Both outer cells are safe. There is exactly one mine somewhere in the two cells directly above/below the 2.
1–2–2–1 Pattern
Four numbers in a row at an edge: 1, 2, 2, 1. The two outer cells behind the 1s are safe, and there is exactly one mine in each of the two inner pairs of cells.
Reduction Patterns
When one number's hidden neighborhood is a subset of another number's, you can subtract to get the mine count in the difference cells.
1–1 Reduction (1–1R)
Two cells with the same effective mine count share all but a few neighbors → those unique neighbors' mine count is zero → all are safe.
1–2 Reduction (1–2R)
A cell with value 1 is fully contained within a value-2 cell's neighborhood. The extra cell(s) of the 2 must contribute the remaining 1 mine → mine confirmed.
1–2–1 Reduction (1–2–1R)
Generalised: subtract the contribution of the outer 1s from the central 2. If the result is 0, all remaining cells of the 2 are safe. If it is 1, that single remaining cell is a mine.

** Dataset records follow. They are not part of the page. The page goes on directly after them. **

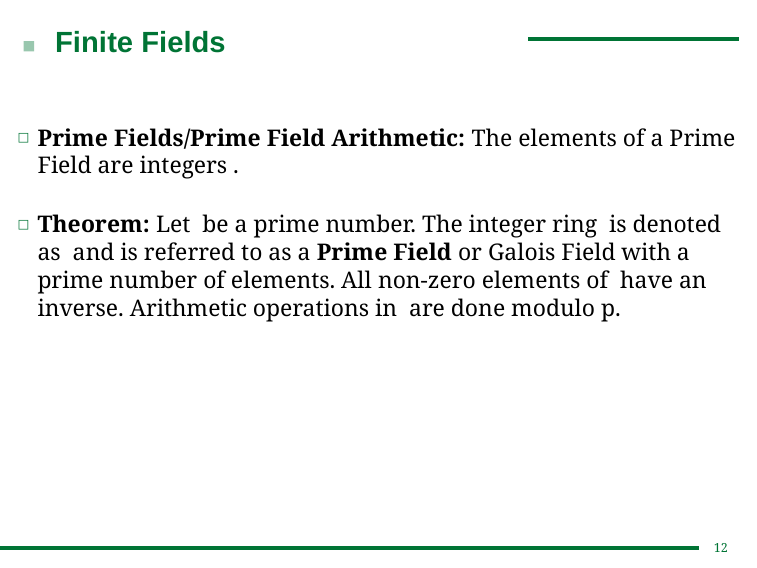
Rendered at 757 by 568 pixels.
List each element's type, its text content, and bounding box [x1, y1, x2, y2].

slide_number 12 [707, 538, 733, 568]
title Finite Fields [53, 20, 757, 119]
text_box [23, 41, 35, 52]
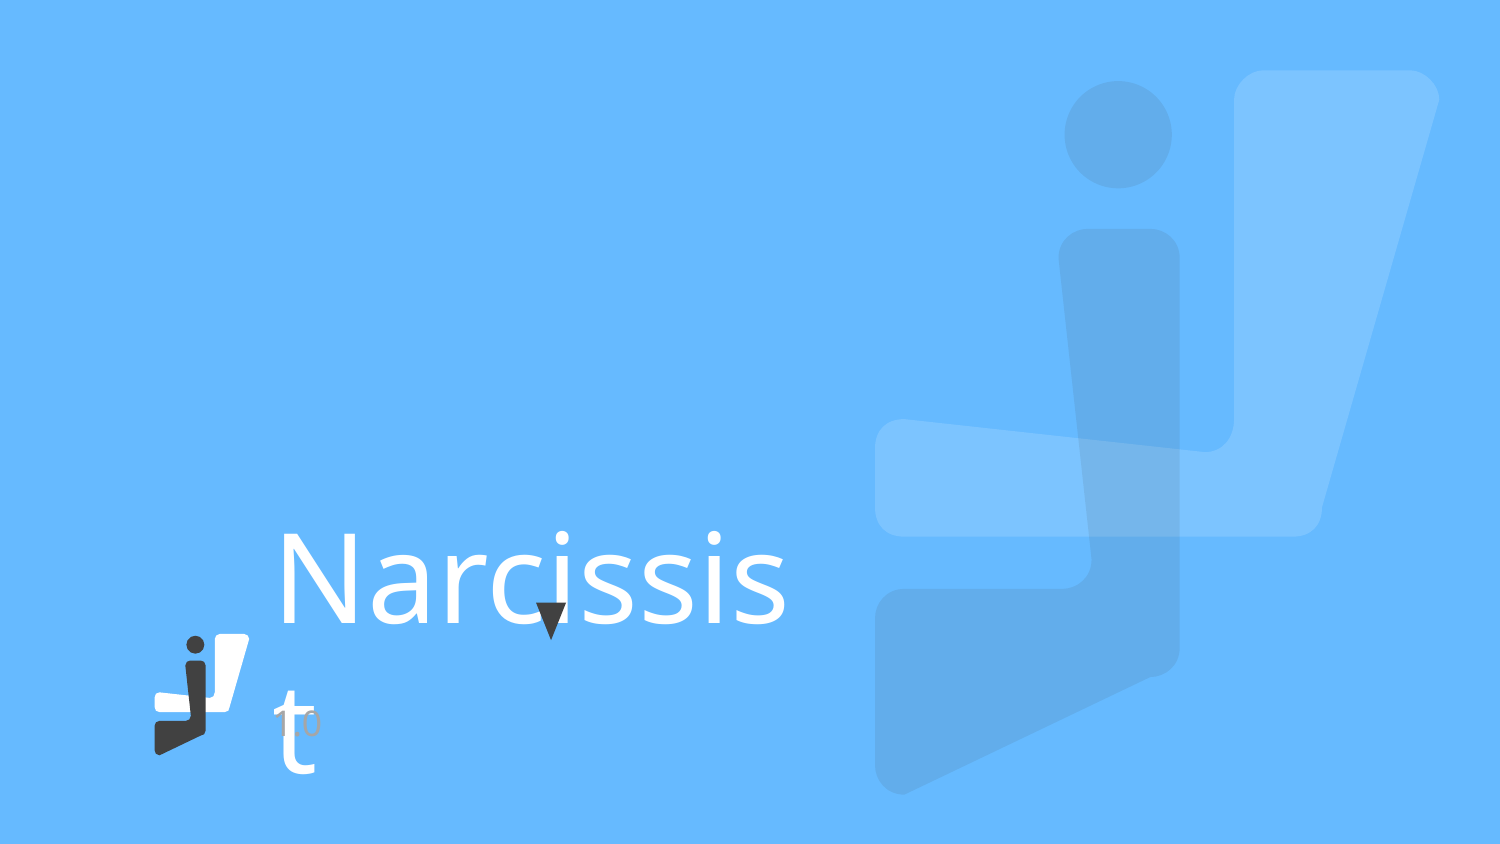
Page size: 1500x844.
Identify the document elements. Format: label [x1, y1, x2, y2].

text_box [154, 564, 833, 756]
text_box [874, 69, 1440, 795]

Hole Patterns (H1, H2, H3)
A "hole" is an isolated hidden cell completely surrounded by revealed numbered cells. Because all constraints on it can be combined:
- H1 - If all surrounding numbers have already used up their mines, the isolated cell is safe.
- H2 - If the sum of remaining mines needed by surrounding numbers equals 1, the isolated cell is a mine.
- H3 - With two hidden cells in a cavity, you can often determine the exact configuration from the surrounding constraints.
Triangle Patterns (T1–T5)
Triangle patterns appear when cells share hidden neighbors in a triangular arrangement. Each variant (T1 through T5) covers a different configuration of 2–4 numbers with overlapping unknown regions.
T2–T5 follow the same principle with varying numbers of shared/unique cells. Always write out the constraint equations: number = mines in neighborhood.
High-Complexity Patterns
1–3–1 Corner
A 1–3–1 configuration pressed into a corner. The 3 sees three hidden cells; both 1s each share two of those cells with the 3. By subtraction, the cell unique to the 3 must be a mine, and the cells behind the 1s are safe.
2–2–2 Corner
Three 2s in an L-shape in a corner. All three see overlapping hidden regions. By combining constraints: the single inner corner cell is a mine; all others are safe.
1>2<1 Pattern
A 2 flanked by two 1s that share cells with it but not each other. Each 1 guarantees one mine in its exclusive sector of the 2's neighborhood. This means the 2's two mines are distributed - one per side - and the remaining cells are safe.
Dependency Chain
Sometimes no single pattern applies but a chain of deductions does. Start with cells that have the most constraints, apply each rule, and propagate newly revealed information to adjacent cells. Chains often unlock large portions of the board.
Last Turns
Mine Counting
At any point: remaining mines = total mines − flagged mines. If the remaining mine count equals the number of hidden cells, every hidden cell is a mine. If the remaining mine count is zero, every hidden cell is safe - reveal them all.
Combinations
When only a small number of hidden cells remain (e.g. 3 hidden, 1 mine), enumerate the possible mine positions and check which cells appear as mines in every possibility - those are definite mines. Cells that are safe in every possibility can be safely revealed.
Example: 3 hidden cells, 1 mine remaining, one of the cells is adjacent to a "1" whose only hidden neighbor is that cell → that cell is the mine; the other two are safe.
Practice
The fastest way to internalise these patterns is repetition in No-Guessing mode. Every board in NG mode is guaranteed fully solvable by logic alone - you'll encounter all the patterns above without ever needing to guess.